Open SebastianHollizeck opened 2 years ago
If the default values in the chosen_K
column are NA
, the user needs to spot check and manually fill these in. Are you still getting an error when chosen_K
is fully set?
Yes, i tried both the default of not setting the selected k or just using the minimum BIC column for the selection of the chains and either showed the error
Even though the chosen K was 3
> set_k_choices[47,]
# A tibble: 1 × 5
set_name_bin min_BIC elbow knee chosen_K
<chr> <dbl> <dbl> <dbl> <dbl>
1 001111 3 3 3 3
I supplied the chosen K how it is calculated in the merge of the chains to the selection.
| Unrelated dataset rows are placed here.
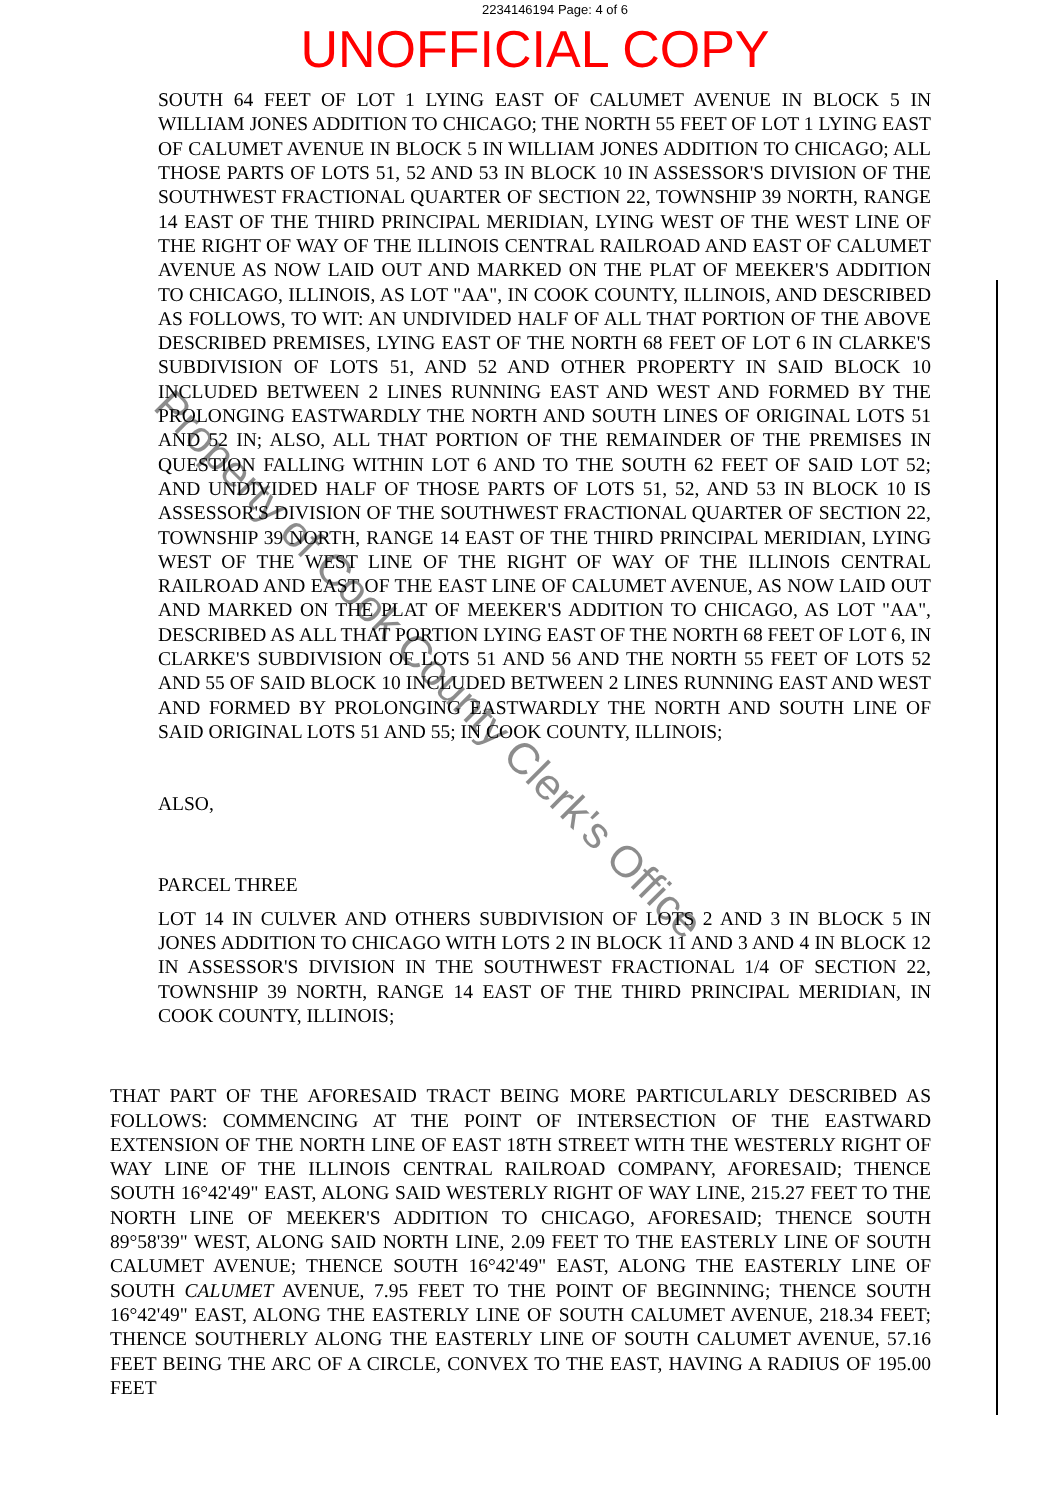2234146194 Page: 4 of 6
UNOFFICIAL COPY
SOUTH 64 FEET OF LOT 1 LYING EAST OF CALUMET AVENUE IN BLOCK 5 IN WILLIAM JONES ADDITION TO CHICAGO; THE NORTH 55 FEET OF LOT 1 LYING EAST OF CALUMET AVENUE IN BLOCK 5 IN WILLIAM JONES ADDITION TO CHICAGO; ALL THOSE PARTS OF LOTS 51, 52 AND 53 IN BLOCK 10 IN ASSESSOR'S DIVISION OF THE SOUTHWEST FRACTIONAL QUARTER OF SECTION 22, TOWNSHIP 39 NORTH, RANGE 14 EAST OF THE THIRD PRINCIPAL MERIDIAN, LYING WEST OF THE WEST LINE OF THE RIGHT OF WAY OF THE ILLINOIS CENTRAL RAILROAD AND EAST OF CALUMET AVENUE AS NOW LAID OUT AND MARKED ON THE PLAT OF MEEKER'S ADDITION TO CHICAGO, ILLINOIS, AS LOT "AA", IN COOK COUNTY, ILLINOIS, AND DESCRIBED AS FOLLOWS, TO WIT: AN UNDIVIDED HALF OF ALL THAT PORTION OF THE ABOVE DESCRIBED PREMISES, LYING EAST OF THE NORTH 68 FEET OF LOT 6 IN CLARKE'S SUBDIVISION OF LOTS 51, AND 52 AND OTHER PROPERTY IN SAID BLOCK 10 INCLUDED BETWEEN 2 LINES RUNNING EAST AND WEST AND FORMED BY THE PROLONGING EASTWARDLY THE NORTH AND SOUTH LINES OF ORIGINAL LOTS 51 AND 52 IN; ALSO, ALL THAT PORTION OF THE REMAINDER OF THE PREMISES IN QUESTION FALLING WITHIN LOT 6 AND TO THE SOUTH 62 FEET OF SAID LOT 52; AND UNDIVIDED HALF OF THOSE PARTS OF LOTS 51, 52, AND 53 IN BLOCK 10 IS ASSESSOR'S DIVISION OF THE SOUTHWEST FRACTIONAL QUARTER OF SECTION 22, TOWNSHIP 39 NORTH, RANGE 14 EAST OF THE THIRD PRINCIPAL MERIDIAN, LYING WEST OF THE WEST LINE OF THE RIGHT OF WAY OF THE ILLINOIS CENTRAL RAILROAD AND EAST OF THE EAST LINE OF CALUMET AVENUE, AS NOW LAID OUT AND MARKED ON THE PLAT OF MEEKER'S ADDITION TO CHICAGO, AS LOT "AA", DESCRIBED AS ALL THAT PORTION LYING EAST OF THE NORTH 68 FEET OF LOT 6, IN CLARKE'S SUBDIVISION OF LOTS 51 AND 56 AND THE NORTH 55 FEET OF LOTS 52 AND 55 OF SAID BLOCK 10 INCLUDED BETWEEN 2 LINES RUNNING EAST AND WEST AND FORMED BY PROLONGING EASTWARDLY THE NORTH AND SOUTH LINE OF SAID ORIGINAL LOTS 51 AND 55; IN COOK COUNTY, ILLINOIS;
ALSO,
PARCEL THREE
LOT 14 IN CULVER AND OTHERS SUBDIVISION OF LOTS 2 AND 3 IN BLOCK 5 IN JONES ADDITION TO CHICAGO WITH LOTS 2 IN BLOCK 11 AND 3 AND 4 IN BLOCK 12 IN ASSESSOR'S DIVISION IN THE SOUTHWEST FRACTIONAL 1/4 OF SECTION 22, TOWNSHIP 39 NORTH, RANGE 14 EAST OF THE THIRD PRINCIPAL MERIDIAN, IN COOK COUNTY, ILLINOIS;
THAT PART OF THE AFORESAID TRACT BEING MORE PARTICULARLY DESCRIBED AS FOLLOWS: COMMENCING AT THE POINT OF INTERSECTION OF THE EASTWARD EXTENSION OF THE NORTH LINE OF EAST 18TH STREET WITH THE WESTERLY RIGHT OF WAY LINE OF THE ILLINOIS CENTRAL RAILROAD COMPANY, AFORESAID; THENCE SOUTH 16°42'49" EAST, ALONG SAID WESTERLY RIGHT OF WAY LINE, 215.27 FEET TO THE NORTH LINE OF MEEKER'S ADDITION TO CHICAGO, AFORESAID; THENCE SOUTH 89°58'39" WEST, ALONG SAID NORTH LINE, 2.09 FEET TO THE EASTERLY LINE OF SOUTH CALUMET AVENUE; THENCE SOUTH 16°42'49" EAST, ALONG THE EASTERLY LINE OF SOUTH CALUMET AVENUE, 7.95 FEET TO THE POINT OF BEGINNING; THENCE SOUTH 16°42'49" EAST, ALONG THE EASTERLY LINE OF SOUTH CALUMET AVENUE, 218.34 FEET; THENCE SOUTHERLY ALONG THE EASTERLY LINE OF SOUTH CALUMET AVENUE, 57.16 FEET BEING THE ARC OF A CIRCLE, CONVEX TO THE EAST, HAVING A RADIUS OF 195.00 FEET
Property of Cook County Clerk's Office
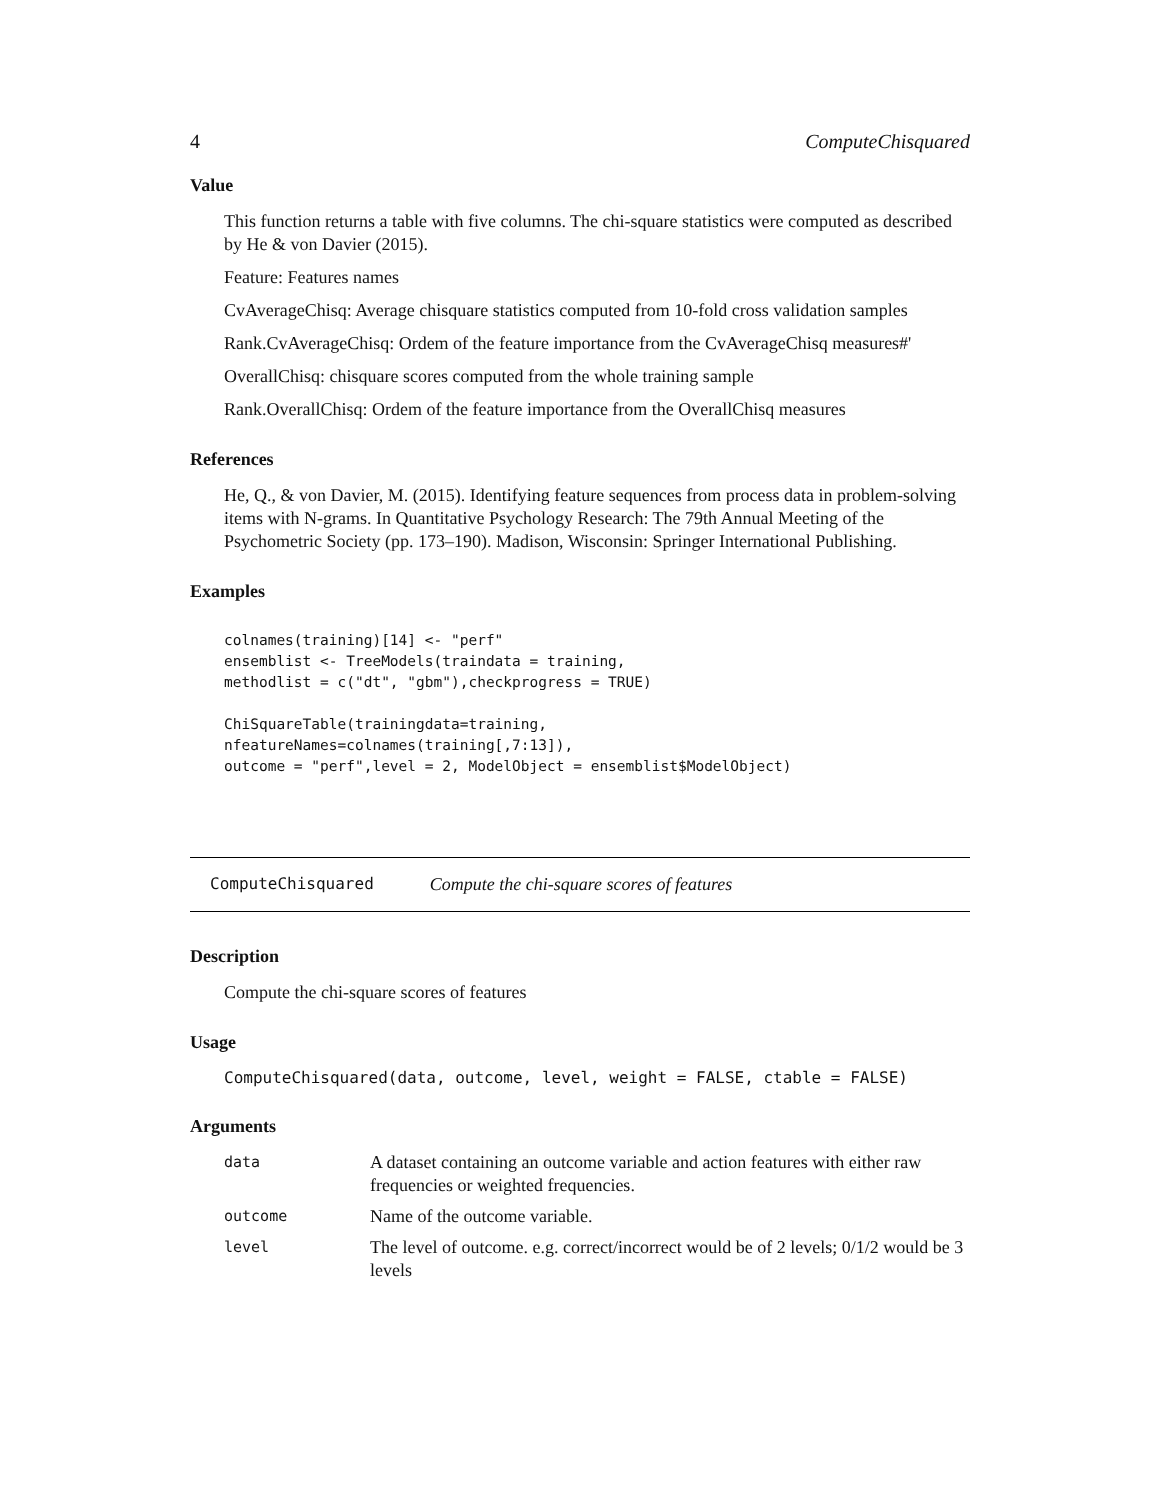4 ComputeChisquared
Value
This function returns a table with five columns. The chi-square statistics were computed as described by He & von Davier (2015).
Feature: Features names
CvAverageChisq: Average chisquare statistics computed from 10-fold cross validation samples
Rank.CvAverageChisq: Ordem of the feature importance from the CvAverageChisq measures#'
OverallChisq: chisquare scores computed from the whole training sample
Rank.OverallChisq: Ordem of the feature importance from the OverallChisq measures
References
He, Q., & von Davier, M. (2015). Identifying feature sequences from process data in problem-solving items with N-grams. In Quantitative Psychology Research: The 79th Annual Meeting of the Psychometric Society (pp. 173–190). Madison, Wisconsin: Springer International Publishing.
Examples
colnames(training)[14] <- "perf"
ensemblist <- TreeModels(traindata = training,
methodlist = c("dt", "gbm"),checkprogress = TRUE)

ChiSquareTable(trainingdata=training,
nfeatureNames=colnames(training[,7:13]),
outcome = "perf",level = 2, ModelObject = ensemblist$ModelObject)
ComputeChisquared Compute the chi-square scores of features
Description
Compute the chi-square scores of features
Usage
ComputeChisquared(data, outcome, level, weight = FALSE, ctable = FALSE)
Arguments
| data | A dataset containing an outcome variable and action features with either raw frequencies or weighted frequencies. |
| outcome | Name of the outcome variable. |
| level | The level of outcome. e.g. correct/incorrect would be of 2 levels; 0/1/2 would be 3 levels |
It is all the same but set 47 is 2 instead of 3.
best_K_vals <- unname(sapply(best_set_chains, function(x) max(x$z_chain$value)))
> which(best_K_vals!=set_k_choices$chosen_K)
[1] 47
> best_set_chains <- collectBestKChains(all_set_results, chosen_K =best_K_vals)
But when i then merged the set chains, there were multiple warnings
> chains <- mergeSetChains(best_set_chains, input_data)
Warning messages:
1: Problem while computing `Mutation_index = as.numeric(...)`.
ℹ NAs introduced by coercion
2: Problem while computing `s = as.numeric(...)`.
ℹ NAs introduced by coercion
When i plotted the cluster assignment it seemed to look okay (even though it is too big to be plotted sensibly)
So i wanted to get the mutation assignment, but it errored
> writeClusterAssignmentsTable(chains$z_chain)
Error in `mutate()`:
! Problem while computing `Mut_ID = Mut_ID`.
✖ `Mut_ID` must be size 1, not 2692.
ℹ The error occurred in group 1: Parameter = z[1].
Run `rlang::last_error()` to see where the error occurred.
> rlang::last_error()
<error/dplyr:::mutate_error>
Error in `mutate()`:
! Problem while computing `Mut_ID = Mut_ID`.
✖ `Mut_ID` must be size 1, not 2692.
ℹ The error occurred in group 1: Parameter = z[1].
---
Backtrace:
1. pictograph::writeClusterAssignmentsTable(chains$z_chain)
6. dplyr:::mutate.data.frame(., Mut_ID = Mut_ID, Cluster = value)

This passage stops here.